#### Supplied passage ####
The question that you would like to study
Knitting or fiber crafts in general have always been deemed women’s crafts, in a derogatory sense. If this is true that means that women reclaiming knitting or other crafting in a positive sense is a powerful act of feminist retaliation. The question I want to explore more is: how can I combine knitting and technology to further or embolden knitting as an act of feminist retaliation? Specifically using sound as a kind of “highlighter.”
The method/idea that you will engage to study that question
I know that I want to use material studies since I am starting with the idea of knitting (yarn) or fibers in general. I like the idea of working backwards from here since this is all I really have right now. Additionally I would like to incorporate ideas from adversarial or speculative design since I think I would like to main “point” of my design to be more discussion provoking than actual function. I also really enjoyed the Verbeek reading and I like the concept of considering how design my script actions into users, I think it will be important to consider how knitting/crafting already does that and furthermore how my proposed design might do that as well.
Your plan for the two weeks
Focus my idea more. Focus in on the politics I’m addressing more and figure out how I feel/what I want to say about that. I think this means spending my first 6 hours doing a lot of reading and also brainstorming exercises to help me focus as well. My next week will be spent sketching and designing around the idea I formulate, and starting to hone in on exactly which materials (yarns or fabrics) I want to be using.
Short description of how you plan to document the work
I think I will keep physical samples of all of the different materials and prototypes I run into. I also think I want to try to make myself journal and sketch about the different readings I come across when researching knitting and making as I go. If I end up really focusing on the material studies route then I want my final work book to be really tactile and interactive.
My three probes were: a) Draw one of these: a rose, a golden retriever, a vw beetle. b) draw your childhood blanket or stuffed animal. c) shuffle your ipod and write down the first three songs that come up.
For the song reply the person listen the three songs all of which are relatively contemporary, but they include both rap and alternative rock, which is an interesting mix.
For the stuffed animal/blanket probe they drew a dog.
And for the drawing probe they drew several roses.
####
_Check your understanding_:
[A] From the knitting project proposal above, list each probe the writer used.
[B] Write the next part of the knitting project proposal above, starting right after its final sentence about the roses drawn for the drawing probe.
#### Records shown ####
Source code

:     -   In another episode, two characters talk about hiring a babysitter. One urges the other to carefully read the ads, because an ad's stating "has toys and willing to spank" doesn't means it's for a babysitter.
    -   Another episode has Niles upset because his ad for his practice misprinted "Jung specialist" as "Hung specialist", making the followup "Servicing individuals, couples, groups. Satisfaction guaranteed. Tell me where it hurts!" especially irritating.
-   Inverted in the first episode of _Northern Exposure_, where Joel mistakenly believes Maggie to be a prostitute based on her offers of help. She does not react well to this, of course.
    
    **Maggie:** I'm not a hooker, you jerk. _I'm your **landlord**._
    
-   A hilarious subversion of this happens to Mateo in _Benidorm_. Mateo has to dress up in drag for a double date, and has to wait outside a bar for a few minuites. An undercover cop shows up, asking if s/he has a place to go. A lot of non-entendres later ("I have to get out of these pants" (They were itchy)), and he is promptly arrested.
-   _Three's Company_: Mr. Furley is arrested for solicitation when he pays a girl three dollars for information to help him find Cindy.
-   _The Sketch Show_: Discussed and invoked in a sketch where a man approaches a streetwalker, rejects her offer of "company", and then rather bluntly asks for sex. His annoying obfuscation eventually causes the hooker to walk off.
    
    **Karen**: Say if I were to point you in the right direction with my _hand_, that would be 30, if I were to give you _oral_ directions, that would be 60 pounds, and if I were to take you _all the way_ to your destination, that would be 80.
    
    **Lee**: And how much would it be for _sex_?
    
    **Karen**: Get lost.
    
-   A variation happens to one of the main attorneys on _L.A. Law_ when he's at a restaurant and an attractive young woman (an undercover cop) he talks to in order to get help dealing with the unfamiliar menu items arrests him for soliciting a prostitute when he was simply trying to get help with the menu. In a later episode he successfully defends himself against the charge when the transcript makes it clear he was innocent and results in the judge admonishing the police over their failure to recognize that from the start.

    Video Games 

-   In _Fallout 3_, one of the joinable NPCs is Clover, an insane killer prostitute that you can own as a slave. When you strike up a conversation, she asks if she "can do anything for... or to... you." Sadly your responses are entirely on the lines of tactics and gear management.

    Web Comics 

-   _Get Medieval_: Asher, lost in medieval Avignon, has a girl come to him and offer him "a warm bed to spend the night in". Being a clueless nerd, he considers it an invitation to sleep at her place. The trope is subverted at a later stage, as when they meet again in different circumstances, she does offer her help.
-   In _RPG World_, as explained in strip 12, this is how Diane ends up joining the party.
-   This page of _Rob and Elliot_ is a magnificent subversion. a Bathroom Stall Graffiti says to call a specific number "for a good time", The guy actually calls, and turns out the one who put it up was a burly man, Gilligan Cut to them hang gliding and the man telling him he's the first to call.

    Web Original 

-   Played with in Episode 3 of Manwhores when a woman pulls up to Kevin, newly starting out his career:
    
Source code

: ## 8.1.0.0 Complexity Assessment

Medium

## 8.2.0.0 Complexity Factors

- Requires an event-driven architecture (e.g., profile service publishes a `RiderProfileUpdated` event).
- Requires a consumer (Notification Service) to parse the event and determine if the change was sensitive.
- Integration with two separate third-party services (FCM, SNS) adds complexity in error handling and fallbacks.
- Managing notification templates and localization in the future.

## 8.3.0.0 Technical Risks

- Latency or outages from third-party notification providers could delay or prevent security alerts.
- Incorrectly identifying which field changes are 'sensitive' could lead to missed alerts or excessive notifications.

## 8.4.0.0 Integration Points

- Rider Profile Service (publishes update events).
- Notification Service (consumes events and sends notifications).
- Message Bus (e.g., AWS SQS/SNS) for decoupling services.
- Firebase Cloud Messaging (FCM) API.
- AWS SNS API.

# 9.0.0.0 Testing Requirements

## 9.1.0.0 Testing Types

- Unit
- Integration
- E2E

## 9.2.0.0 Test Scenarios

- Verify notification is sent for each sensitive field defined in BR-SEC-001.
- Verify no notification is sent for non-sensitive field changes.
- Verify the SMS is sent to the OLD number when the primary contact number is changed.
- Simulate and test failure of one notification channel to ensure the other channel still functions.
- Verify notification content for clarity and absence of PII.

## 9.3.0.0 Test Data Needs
####
_Outputs in order_:
[A]
- Draw one of these: a rose, a golden retriever, a vw beetle.
- Draw your childhood blanket or stuffed animal.
- Shuffle your ipod and write down the first three songs that come up.

[B]
The responses were as I expected I think this was my probes were pretty bland and so there wasn’t a lot for the person to work with, I didn’t leave a lot of room for creativity or introspection. I think the drawing one was the most telling because it most likely reflected because I tried to pick things that most people would have drawn as a child and haven’t drawn since and I really enjoyed seeing all of the different ways the person drew a rose. I think you can also make some speculations based on gender of lifestyle based on which object the person drew.
I unfortunately lost the drawing of my design sketch but it luckily wasn’t very visual. I really liked the idea of drawing these kind of elementary school icons and tried to run with that. Early education is a time where everyone is frequently doing art and they’re kind of unaware of the concepts of it being “good” or “bad” or even realistic. Kids seem to be super okay with getting their ideas out onto paper and not worrying about the quality of the drawing. This kind of mentality seems like it would be massively beneficial to adult creativity as well, but it’s much harder for adults to move past the insecurity…so i thought let’s make a newsletter daily or weekly in which a random child’s artwork or written story is sent out and adult person interprets and analyzes that child’s art and extracts a prompt from it, using the child’s art as the example.
This kiddo art project is actually super sick and probably a nice creative prompt for tons of people out there but by using the kid example instead of an adult example it takes the pressure off.
I had several ideas for this project, because I felt like I was really struggling to come up with one, original idea. Of the few ideas I had, I was pretty stuck on the idea that yarn gets knit into something, in retrospect I wish I had stepped outside of this box more.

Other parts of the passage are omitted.